(Saved entries)
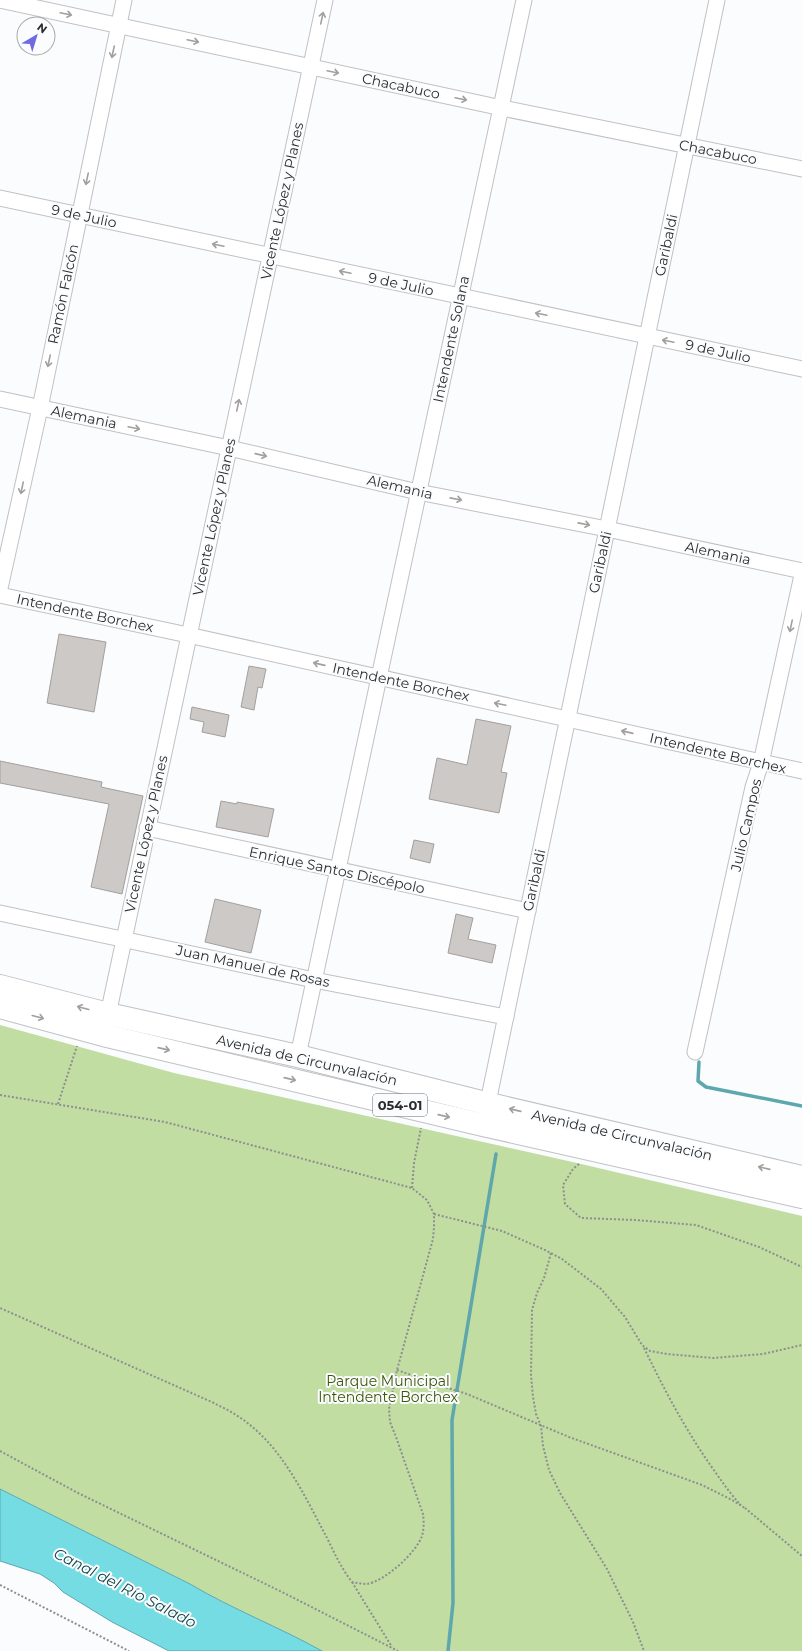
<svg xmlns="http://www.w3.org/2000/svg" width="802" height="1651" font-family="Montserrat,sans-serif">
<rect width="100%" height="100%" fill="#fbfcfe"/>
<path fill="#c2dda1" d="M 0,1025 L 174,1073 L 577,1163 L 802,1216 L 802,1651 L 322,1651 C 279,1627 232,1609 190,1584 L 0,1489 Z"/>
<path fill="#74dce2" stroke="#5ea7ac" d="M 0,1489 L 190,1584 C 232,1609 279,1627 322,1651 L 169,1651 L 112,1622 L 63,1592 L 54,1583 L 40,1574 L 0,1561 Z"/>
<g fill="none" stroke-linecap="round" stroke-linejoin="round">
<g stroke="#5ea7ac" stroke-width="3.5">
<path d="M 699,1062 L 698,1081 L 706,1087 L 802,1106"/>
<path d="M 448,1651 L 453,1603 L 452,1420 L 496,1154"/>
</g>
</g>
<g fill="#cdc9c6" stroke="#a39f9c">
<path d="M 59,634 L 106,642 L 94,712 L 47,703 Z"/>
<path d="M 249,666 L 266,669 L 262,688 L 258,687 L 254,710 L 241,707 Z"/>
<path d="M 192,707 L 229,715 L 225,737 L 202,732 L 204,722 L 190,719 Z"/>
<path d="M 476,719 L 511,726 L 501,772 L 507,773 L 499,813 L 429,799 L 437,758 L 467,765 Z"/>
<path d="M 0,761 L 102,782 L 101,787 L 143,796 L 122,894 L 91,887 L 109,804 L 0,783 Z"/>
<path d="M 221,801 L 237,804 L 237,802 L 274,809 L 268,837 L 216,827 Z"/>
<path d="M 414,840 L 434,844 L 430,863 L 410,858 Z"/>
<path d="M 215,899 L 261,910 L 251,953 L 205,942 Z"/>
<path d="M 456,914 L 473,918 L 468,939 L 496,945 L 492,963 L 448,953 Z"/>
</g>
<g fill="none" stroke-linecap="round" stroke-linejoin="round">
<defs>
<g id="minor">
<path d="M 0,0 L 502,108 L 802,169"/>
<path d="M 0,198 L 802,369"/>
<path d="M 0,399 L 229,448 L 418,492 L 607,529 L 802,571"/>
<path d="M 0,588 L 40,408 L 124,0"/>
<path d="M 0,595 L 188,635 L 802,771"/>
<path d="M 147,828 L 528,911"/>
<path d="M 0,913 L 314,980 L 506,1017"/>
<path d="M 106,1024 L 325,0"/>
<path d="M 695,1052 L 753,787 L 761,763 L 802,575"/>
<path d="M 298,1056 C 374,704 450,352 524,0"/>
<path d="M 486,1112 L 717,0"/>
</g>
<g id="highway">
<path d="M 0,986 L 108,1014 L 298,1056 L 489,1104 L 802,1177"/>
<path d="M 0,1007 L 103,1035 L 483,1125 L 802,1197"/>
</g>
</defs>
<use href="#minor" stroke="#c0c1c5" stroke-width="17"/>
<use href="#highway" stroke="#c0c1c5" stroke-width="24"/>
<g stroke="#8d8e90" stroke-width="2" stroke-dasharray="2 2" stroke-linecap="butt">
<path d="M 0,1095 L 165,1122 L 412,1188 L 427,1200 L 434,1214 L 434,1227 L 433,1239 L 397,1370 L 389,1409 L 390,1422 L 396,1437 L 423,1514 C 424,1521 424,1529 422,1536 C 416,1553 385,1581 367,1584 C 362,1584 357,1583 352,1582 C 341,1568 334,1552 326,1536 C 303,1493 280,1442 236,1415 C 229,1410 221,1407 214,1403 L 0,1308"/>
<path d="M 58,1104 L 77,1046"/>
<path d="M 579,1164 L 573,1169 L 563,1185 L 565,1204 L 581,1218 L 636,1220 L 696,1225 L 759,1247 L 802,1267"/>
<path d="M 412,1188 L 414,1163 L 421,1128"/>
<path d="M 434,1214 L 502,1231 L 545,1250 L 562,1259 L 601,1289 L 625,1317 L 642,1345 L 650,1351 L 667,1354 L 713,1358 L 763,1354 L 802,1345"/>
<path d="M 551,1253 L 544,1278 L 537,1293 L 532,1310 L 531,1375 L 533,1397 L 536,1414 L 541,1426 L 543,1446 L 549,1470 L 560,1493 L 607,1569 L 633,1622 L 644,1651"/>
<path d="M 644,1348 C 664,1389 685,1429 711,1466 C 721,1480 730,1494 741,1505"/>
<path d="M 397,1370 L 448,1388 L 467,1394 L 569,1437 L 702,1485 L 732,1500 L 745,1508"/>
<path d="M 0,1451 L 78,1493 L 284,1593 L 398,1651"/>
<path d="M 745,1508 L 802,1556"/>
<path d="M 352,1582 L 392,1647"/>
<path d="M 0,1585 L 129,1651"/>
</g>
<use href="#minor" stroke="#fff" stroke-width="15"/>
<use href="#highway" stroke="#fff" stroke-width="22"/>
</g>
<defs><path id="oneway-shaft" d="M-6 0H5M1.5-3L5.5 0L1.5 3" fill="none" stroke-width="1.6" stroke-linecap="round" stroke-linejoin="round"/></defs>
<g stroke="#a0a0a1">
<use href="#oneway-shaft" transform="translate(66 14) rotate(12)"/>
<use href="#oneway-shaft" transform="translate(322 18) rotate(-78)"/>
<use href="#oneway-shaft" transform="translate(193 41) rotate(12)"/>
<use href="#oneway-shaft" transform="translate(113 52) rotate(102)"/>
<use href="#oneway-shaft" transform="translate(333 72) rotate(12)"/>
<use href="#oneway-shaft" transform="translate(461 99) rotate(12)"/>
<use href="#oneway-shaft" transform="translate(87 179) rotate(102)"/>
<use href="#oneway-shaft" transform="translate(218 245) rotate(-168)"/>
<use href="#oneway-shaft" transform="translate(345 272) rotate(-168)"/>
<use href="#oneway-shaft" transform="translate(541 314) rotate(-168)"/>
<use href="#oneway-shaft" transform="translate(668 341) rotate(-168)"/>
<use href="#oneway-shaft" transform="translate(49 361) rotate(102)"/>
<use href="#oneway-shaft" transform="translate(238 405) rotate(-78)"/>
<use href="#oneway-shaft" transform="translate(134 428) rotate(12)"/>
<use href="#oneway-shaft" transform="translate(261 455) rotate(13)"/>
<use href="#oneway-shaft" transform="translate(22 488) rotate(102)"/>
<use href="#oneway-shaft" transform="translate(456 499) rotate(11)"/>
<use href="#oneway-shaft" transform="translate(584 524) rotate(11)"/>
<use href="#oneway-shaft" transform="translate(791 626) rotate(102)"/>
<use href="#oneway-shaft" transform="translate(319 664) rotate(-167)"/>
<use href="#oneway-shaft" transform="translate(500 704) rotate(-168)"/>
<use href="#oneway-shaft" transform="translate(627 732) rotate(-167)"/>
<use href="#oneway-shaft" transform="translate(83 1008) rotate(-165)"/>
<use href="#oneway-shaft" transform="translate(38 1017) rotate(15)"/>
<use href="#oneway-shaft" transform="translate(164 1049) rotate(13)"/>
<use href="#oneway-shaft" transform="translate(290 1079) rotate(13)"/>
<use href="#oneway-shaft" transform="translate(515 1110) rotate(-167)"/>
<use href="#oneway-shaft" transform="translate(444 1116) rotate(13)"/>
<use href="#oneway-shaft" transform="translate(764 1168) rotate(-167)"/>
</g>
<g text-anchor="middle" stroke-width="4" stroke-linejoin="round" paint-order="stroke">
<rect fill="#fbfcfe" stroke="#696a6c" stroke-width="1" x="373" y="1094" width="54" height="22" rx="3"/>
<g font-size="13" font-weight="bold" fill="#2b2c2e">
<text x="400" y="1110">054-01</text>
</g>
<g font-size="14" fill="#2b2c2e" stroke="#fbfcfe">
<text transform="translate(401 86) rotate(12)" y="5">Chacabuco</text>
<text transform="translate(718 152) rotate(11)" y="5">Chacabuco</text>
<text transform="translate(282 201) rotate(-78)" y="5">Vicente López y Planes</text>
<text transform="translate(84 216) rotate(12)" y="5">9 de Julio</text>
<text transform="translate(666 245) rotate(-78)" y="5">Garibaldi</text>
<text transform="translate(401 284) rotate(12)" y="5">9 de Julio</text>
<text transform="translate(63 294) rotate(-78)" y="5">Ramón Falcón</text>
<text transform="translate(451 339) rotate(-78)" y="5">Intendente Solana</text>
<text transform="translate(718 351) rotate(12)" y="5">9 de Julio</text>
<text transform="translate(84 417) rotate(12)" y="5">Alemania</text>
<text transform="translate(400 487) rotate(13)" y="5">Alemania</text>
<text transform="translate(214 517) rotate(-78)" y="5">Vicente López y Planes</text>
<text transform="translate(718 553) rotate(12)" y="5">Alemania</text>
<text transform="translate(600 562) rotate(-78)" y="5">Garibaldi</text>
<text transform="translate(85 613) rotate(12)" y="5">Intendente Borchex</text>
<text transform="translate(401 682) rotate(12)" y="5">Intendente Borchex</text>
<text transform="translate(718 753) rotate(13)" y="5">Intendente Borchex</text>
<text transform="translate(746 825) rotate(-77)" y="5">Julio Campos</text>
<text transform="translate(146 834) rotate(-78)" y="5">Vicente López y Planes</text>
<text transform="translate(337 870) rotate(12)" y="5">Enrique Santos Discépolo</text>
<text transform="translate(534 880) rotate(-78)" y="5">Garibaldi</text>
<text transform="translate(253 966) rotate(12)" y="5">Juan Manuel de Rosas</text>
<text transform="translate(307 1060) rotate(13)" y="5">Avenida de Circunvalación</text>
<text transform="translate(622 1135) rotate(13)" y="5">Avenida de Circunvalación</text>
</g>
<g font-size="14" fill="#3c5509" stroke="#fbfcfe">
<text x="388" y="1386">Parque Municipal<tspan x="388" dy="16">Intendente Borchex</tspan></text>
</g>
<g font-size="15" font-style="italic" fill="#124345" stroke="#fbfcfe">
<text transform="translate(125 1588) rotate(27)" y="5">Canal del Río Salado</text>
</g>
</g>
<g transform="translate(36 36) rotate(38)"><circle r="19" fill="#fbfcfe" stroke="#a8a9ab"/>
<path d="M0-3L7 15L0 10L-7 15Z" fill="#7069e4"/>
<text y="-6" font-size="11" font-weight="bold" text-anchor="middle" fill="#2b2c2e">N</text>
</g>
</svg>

---

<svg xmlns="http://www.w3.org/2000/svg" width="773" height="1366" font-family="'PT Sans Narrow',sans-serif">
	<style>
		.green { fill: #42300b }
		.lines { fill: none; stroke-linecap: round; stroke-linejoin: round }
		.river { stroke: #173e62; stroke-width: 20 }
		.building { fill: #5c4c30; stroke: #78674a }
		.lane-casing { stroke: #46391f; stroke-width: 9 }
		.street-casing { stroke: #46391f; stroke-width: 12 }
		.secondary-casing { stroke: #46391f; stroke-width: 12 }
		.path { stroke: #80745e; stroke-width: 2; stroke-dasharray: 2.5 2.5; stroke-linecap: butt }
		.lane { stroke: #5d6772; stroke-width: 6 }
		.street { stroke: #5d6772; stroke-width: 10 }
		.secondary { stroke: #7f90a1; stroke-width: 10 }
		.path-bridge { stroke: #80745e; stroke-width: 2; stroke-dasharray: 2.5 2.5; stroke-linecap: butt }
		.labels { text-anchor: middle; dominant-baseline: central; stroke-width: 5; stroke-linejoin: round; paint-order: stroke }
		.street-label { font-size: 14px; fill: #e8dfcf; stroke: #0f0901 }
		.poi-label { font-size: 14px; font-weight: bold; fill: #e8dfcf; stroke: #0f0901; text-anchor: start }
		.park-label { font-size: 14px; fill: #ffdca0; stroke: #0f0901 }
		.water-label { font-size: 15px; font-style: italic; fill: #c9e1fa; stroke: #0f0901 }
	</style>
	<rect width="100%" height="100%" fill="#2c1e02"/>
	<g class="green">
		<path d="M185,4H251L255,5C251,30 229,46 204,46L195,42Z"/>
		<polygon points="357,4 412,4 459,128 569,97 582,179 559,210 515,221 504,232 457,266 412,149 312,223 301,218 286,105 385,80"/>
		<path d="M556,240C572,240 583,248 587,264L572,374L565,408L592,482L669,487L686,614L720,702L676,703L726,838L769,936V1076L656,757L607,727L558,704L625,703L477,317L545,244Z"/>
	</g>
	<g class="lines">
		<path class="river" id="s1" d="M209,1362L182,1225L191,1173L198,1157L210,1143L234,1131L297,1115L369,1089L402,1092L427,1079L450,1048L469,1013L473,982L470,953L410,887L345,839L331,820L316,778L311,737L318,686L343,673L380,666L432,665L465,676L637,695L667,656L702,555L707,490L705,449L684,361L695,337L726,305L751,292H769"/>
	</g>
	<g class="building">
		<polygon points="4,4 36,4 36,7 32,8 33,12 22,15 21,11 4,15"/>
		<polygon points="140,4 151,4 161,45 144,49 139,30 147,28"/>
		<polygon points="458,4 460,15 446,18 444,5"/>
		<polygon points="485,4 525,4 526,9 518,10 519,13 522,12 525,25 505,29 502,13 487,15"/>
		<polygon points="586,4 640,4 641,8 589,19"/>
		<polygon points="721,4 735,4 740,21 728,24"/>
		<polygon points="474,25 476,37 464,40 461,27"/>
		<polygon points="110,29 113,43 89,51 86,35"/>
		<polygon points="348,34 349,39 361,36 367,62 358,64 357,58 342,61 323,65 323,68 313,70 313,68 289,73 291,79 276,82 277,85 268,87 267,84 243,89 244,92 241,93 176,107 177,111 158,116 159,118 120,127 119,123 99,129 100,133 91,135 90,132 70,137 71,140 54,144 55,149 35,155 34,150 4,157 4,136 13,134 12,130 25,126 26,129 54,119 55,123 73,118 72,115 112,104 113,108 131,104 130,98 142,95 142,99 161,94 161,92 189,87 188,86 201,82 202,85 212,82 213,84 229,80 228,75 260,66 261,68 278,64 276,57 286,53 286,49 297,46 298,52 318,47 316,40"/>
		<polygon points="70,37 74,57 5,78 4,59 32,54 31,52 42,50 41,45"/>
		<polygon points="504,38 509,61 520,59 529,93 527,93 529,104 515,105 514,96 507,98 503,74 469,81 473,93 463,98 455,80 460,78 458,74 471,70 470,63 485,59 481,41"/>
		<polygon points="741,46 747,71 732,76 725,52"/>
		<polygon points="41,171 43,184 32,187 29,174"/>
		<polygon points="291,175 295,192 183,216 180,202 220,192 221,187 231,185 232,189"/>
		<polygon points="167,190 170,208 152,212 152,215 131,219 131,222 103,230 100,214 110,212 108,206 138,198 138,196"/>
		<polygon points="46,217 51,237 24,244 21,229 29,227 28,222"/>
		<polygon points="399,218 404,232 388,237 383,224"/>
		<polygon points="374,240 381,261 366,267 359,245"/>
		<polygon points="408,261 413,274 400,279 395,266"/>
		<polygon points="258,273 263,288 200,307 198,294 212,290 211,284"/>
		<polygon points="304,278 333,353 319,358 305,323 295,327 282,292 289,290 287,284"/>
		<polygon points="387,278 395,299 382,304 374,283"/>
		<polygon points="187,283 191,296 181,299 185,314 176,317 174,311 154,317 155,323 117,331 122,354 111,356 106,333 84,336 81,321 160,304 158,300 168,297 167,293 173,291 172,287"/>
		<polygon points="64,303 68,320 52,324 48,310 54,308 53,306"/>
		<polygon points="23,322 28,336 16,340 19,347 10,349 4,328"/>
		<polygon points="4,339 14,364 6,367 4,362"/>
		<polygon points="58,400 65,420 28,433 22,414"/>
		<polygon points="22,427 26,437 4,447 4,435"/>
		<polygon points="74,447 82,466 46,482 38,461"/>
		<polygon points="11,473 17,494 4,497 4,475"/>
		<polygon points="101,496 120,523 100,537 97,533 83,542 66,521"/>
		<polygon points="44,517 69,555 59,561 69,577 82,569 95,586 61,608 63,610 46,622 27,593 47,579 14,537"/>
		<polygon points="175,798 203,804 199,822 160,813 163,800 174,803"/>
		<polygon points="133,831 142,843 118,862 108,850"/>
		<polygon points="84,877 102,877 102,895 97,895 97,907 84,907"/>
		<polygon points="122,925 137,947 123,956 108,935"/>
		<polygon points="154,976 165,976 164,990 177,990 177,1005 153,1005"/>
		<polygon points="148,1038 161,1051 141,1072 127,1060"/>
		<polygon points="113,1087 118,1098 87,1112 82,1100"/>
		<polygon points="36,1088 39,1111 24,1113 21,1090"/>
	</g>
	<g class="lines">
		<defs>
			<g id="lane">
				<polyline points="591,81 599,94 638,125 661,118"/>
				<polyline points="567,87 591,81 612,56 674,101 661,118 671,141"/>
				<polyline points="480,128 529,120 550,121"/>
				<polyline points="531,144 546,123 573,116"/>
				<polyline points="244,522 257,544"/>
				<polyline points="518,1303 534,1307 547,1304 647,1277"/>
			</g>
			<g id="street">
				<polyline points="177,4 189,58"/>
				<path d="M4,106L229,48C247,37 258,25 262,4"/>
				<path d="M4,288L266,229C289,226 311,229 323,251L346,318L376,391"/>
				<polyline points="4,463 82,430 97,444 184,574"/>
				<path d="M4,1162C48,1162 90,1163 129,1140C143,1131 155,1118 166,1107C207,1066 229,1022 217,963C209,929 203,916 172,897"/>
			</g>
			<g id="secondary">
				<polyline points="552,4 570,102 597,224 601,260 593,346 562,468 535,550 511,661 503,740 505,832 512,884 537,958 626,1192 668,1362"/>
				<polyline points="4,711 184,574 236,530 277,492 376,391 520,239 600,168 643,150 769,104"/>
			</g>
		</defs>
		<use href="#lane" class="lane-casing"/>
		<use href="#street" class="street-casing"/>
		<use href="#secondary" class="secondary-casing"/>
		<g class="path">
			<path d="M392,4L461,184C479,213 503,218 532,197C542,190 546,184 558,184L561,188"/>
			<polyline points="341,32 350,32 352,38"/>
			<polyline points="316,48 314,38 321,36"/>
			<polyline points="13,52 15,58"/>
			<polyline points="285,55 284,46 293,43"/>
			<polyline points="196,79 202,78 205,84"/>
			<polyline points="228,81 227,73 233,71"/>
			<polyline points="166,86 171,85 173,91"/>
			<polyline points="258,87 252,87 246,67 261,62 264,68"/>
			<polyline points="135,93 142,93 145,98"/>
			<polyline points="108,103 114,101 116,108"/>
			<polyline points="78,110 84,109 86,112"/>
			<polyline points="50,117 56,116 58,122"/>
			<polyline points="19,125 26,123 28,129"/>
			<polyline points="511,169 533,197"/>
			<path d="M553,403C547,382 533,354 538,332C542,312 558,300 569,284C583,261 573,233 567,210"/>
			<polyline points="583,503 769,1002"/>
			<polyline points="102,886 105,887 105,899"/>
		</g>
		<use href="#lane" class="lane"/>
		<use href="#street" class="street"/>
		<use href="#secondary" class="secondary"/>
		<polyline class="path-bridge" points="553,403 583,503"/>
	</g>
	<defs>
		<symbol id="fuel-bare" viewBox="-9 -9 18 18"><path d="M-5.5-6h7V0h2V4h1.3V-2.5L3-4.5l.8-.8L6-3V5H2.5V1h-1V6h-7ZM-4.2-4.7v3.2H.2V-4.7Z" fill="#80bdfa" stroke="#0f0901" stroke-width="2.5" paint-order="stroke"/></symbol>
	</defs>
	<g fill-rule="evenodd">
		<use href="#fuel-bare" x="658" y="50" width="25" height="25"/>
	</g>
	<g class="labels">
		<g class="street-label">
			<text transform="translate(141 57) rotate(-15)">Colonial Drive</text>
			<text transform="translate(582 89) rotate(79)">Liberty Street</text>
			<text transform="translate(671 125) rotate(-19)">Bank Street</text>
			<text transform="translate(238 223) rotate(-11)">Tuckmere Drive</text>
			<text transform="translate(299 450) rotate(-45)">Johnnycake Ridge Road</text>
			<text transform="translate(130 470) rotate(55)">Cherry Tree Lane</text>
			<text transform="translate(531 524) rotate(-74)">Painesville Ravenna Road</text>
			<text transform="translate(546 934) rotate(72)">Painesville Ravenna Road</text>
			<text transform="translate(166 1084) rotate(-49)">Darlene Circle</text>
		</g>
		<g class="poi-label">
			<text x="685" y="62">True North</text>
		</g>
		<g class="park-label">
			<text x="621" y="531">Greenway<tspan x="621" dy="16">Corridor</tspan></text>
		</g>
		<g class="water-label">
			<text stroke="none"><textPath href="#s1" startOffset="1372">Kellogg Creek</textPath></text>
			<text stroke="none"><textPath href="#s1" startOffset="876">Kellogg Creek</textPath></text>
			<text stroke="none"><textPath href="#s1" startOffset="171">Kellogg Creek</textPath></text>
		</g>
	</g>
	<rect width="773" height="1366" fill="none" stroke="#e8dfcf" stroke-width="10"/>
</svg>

**What to produce:**
Show all lines from the records above where the word "casing" occurs.

**Answer to this task:**
		.lane-casing { stroke: #46391f; stroke-width: 9 }
		.street-casing { stroke: #46391f; stroke-width: 12 }
		.secondary-casing { stroke: #46391f; stroke-width: 12 }
		<use href="#lane" class="lane-casing"/>
		<use href="#street" class="street-casing"/>
		<use href="#secondary" class="secondary-casing"/>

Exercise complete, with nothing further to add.